According to the report from the Society of Motor Manufacturers and Traders (SMMT), UK car factories turned out 69,097 units in June. While this was a rise compared with the Covid-depressed June 2020, it still represents the worst June total since 1953 as the global chip shortage, caused by the pandemic, and other factors continued to take a toll on production.
The performance rounded off a turbulent first six months for UK car production, with the pandemic, new trading rules with Europe and supply issues causing ongoing challenges. 498,923 units rolled off production lines, down -38.4% on the five-year, first-half average representing a loss of 311,160 cars worth more than £8.5billion. This reflects how far the sector must go before it can talk about recovery.
Exports continued to sustain British car manufacturing with more than eight in ten (83.4%) models made here so far this year shipped overseas.
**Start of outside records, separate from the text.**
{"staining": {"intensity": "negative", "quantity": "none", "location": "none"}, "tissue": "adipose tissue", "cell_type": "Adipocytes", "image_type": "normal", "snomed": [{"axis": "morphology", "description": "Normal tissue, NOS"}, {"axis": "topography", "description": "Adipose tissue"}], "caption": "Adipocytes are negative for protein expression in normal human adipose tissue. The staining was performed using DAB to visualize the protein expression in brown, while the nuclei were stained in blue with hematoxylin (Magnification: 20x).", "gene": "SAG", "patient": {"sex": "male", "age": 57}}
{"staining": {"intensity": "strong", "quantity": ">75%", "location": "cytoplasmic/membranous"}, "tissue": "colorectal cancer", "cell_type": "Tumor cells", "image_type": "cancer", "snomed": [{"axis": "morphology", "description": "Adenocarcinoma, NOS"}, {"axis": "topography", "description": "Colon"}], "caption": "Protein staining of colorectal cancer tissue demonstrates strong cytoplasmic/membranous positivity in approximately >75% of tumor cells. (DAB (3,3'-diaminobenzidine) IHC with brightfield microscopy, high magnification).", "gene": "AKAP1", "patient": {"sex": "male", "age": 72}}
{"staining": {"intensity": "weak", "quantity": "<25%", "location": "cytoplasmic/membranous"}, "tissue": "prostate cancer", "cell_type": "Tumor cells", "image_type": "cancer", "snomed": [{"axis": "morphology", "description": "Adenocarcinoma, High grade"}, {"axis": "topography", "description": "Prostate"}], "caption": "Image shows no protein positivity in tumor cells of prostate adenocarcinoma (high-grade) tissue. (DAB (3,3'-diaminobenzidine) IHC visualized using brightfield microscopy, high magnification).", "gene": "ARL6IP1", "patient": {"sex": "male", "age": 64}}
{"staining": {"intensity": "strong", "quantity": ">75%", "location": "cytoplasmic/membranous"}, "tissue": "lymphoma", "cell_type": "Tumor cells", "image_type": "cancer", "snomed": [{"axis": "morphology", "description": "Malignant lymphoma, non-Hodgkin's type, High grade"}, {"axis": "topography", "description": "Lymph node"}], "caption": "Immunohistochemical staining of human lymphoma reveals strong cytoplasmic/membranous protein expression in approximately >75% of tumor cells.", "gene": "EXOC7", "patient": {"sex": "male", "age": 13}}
More than half of these (51.7%) headed into the EU, with the US the UK’s next most important global market (taking 18.8% of exports) followed by China (7.8%), Japan (1.9%) and Australia (1.8%).
Mike Hawes, SMMT Chief Executive, said: "While the UK automotive industry continues to suffer the effects of the global pandemic, with first half year production down significantly and a tough few months looming, the sector has the capability to recover. The latest investments into new models and battery production show a bright future is within reach, yet the industry still faces headwinds most notably from global semiconductor shortages and staff absenteeism as a result of staff being ‘pinged’.Operating conditions are still challenging, highlighting the need for specific actions to help competitiveness, such as creating a Build Back Better Fund and the alleviation of high energy costs, to get the sector back on track and towards the volumes that make UK facilities viable".